MHP Lideri Devlet Bahçeli, konuşmasının sonuna doğru söylediği, "Umarım bu AKP'nin son bütçesi olur" sözlerine Erdoğan gülerek tepki gösterirken, Genel Kurul salonunda bazı AK Parti'li milletvekilleri ise, "olur tabi, çok beklersin" şeklinde tepkilerini gösterdiler.
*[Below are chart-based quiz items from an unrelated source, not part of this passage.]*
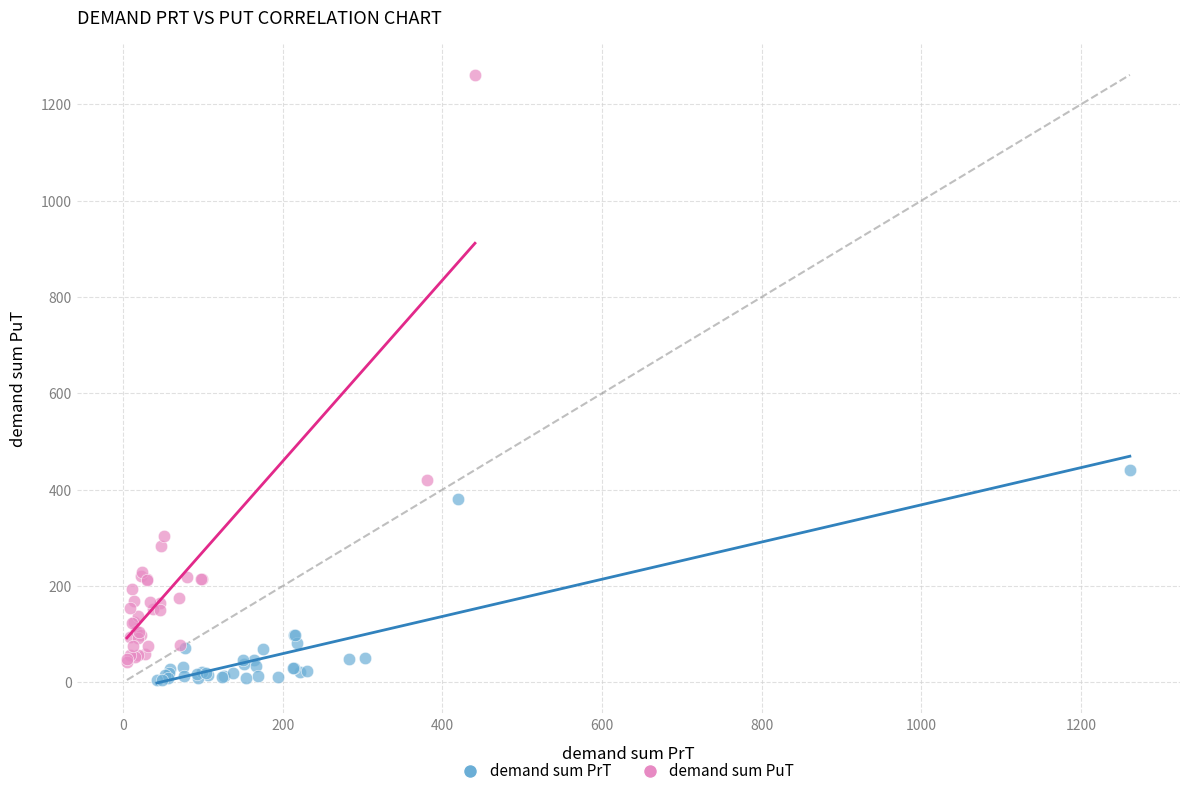

Which series reaches the maximum Y coordinate?

demand sum PuT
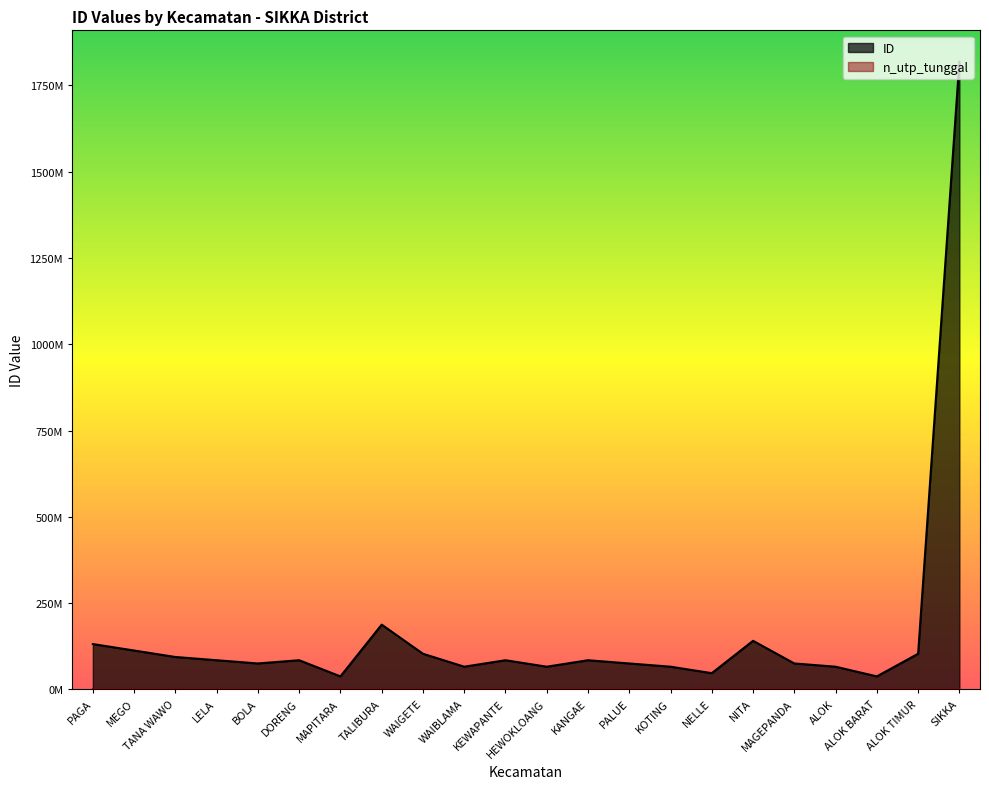

What is the difference between the second highest and second lowest values?

149996813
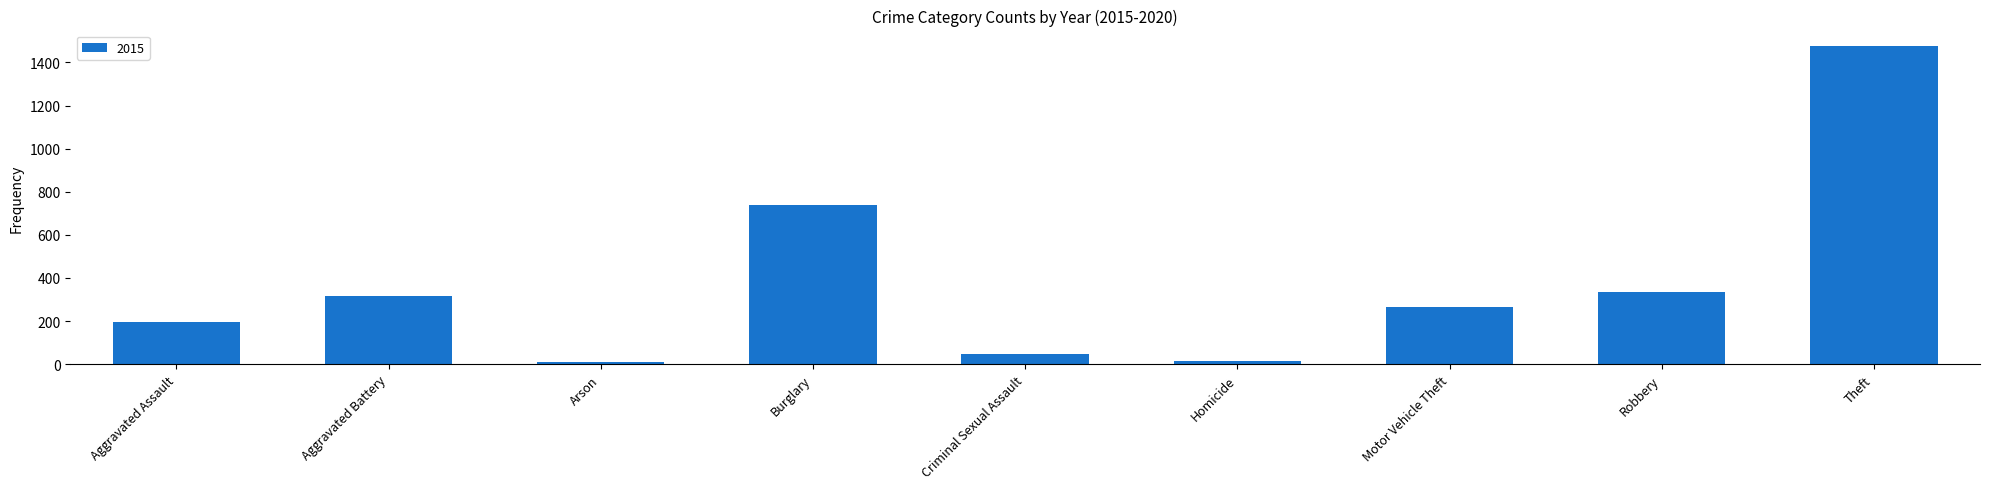

What is the label of the 8th bar from the right?

Aggravated Battery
Bahçeli konuşmasını tamamladıktan sonra, kürsüden ayrılmadan Bakanlar Kurulu sıralarına dönerek Erdoğan'ı başıyla selamladı. Erdoğan da önce başıyla selam verdi ardından bir iki saniye de olsa Bahçeli'nin konuşmasını alkışladığı gözlendi
Bahçeli, 2011 Yılı Merkezi Bütçe Kanun Tasarısı üzerine yaptığı konuşmasına, son dönemde üniversitelerde yaşanan gelişmelere değinerek başladı.
Yükseköğretim gençliği ve üniversitelerin Türk milletinin en dinamik, hassas, heyecanlı ve tahriklere açık kesimlerinin başında geldiğini belirten Bahçeli, ''Türkiye üzerinde hesap yapanların yöneleceği ve istismar etmeyi düşüneceği en önemli kaynağın üniversite gençliği olduğu yaşadığımız ve ağır bedeller ödediğimiz deneyimlerimizle ortadadır'' dedi.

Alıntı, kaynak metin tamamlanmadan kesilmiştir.